Thanks yall I can't belive I even do this. Before I met Paula 7 years ago I was a long haired,dope smoking, Harley riding, Hell raising scaffold builder, an erection specialist you could say, with Brand Scaffold. I've been in every paper mill and power plant boiler in the south-east.I was rideing Harleys when it wasn't cool, got my Electraglide 27 years ago when I was 20 and it was on. Now I've cut my hair and plant flowers and landscape my yard. My ma even likes me now. Because of some farming indisgressions and Mexicans I no longer build scaffolds becaue I'm a threat to national security.
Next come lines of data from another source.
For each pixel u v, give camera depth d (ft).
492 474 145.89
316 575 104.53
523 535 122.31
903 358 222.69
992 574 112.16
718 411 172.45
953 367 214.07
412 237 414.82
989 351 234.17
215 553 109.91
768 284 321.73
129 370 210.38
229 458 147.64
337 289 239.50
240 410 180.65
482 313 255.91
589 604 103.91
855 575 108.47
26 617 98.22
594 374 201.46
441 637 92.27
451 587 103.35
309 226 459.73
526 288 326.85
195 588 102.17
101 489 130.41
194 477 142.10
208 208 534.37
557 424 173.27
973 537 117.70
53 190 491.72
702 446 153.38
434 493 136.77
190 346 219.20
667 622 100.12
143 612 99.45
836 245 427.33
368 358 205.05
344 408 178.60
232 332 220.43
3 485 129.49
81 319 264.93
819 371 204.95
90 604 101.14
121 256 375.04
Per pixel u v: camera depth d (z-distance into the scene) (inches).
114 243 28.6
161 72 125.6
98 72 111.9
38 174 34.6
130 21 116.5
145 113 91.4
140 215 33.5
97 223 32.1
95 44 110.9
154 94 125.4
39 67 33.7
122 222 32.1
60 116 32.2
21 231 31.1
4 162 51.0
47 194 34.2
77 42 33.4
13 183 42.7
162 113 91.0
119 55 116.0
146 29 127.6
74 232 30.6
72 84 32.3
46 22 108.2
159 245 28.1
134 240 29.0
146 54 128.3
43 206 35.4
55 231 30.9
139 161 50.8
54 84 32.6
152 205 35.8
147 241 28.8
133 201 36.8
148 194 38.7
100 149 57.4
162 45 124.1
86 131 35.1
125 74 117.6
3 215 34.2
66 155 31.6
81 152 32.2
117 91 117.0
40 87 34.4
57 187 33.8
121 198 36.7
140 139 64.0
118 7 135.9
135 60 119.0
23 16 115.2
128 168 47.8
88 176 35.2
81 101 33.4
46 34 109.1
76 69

Home Security Act got my job. So this is what I do now. Can you say got it made. Paula has killer job. epgorge as far as where I live it's in S.C. don't let the cows fool ya. I live at the head of the Edisto river longest blackwater river in the world,borders my land. And John yes gristmill a flour mill to be exact. There were some composit stones, but they had done come apart. Apparently they used a different stone to mill flour. Ok thats it got to do some yard work. If my ex-boss could see me now, I don't belive it myself and thanks again.


----------



## zanes_antiques (Apr 15, 2007)

I worked for Brand Scaffold last Saturday in a boiler. Not an easy vocation. I have a friend who carves stone and does really nice replica Burr Stones.


----------